Work task – Which lines of the entries below include "quien"? List them all.

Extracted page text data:
-----

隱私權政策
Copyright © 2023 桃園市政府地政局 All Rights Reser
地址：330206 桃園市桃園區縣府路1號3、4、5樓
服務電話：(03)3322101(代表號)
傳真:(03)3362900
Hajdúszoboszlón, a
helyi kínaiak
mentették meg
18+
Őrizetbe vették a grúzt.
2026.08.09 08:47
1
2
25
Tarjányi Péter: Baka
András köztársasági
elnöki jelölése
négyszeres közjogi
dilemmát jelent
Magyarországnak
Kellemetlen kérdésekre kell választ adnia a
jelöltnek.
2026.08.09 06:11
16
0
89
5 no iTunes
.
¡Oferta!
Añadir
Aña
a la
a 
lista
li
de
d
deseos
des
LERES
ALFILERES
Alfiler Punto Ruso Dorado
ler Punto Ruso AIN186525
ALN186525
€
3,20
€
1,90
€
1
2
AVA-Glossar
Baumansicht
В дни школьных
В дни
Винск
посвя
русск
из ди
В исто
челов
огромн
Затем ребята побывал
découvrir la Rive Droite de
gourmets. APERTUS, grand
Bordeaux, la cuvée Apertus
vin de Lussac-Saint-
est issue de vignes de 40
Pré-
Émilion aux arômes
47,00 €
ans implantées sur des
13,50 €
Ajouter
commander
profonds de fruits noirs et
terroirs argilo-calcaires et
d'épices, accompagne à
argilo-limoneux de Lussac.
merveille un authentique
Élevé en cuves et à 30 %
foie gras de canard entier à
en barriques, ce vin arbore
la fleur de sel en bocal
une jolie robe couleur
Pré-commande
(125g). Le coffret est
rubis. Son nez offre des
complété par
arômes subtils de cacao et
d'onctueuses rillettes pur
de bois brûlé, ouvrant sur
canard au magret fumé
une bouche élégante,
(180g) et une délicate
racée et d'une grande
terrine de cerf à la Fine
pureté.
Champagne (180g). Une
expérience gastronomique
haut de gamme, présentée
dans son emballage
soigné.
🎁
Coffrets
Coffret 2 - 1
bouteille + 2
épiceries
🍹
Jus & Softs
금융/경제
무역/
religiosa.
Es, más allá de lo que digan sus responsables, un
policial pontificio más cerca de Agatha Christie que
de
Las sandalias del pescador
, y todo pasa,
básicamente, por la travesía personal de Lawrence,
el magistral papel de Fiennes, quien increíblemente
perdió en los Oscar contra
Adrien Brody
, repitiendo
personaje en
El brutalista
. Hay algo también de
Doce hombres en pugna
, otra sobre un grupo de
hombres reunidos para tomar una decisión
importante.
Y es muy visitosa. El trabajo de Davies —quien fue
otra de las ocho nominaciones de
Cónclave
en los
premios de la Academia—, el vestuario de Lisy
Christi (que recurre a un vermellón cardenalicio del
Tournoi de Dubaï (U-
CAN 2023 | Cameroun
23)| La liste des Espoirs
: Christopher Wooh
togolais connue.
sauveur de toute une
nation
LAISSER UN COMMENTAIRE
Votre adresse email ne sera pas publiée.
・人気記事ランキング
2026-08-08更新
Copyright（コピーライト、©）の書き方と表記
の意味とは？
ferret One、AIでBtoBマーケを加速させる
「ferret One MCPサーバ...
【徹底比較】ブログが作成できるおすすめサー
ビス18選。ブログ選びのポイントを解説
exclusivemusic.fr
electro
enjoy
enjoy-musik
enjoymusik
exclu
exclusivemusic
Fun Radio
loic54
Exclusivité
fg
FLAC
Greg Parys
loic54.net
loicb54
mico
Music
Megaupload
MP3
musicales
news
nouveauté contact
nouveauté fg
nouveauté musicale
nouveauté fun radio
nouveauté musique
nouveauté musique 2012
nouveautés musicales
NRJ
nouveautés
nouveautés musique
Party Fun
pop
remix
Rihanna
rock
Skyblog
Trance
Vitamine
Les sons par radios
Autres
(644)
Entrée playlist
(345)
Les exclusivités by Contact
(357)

-----

Result of the exercise –
el magistral papel de Fiennes, quien increíblemente
Y es muy visitosa. El trabajo de Davies —quien fue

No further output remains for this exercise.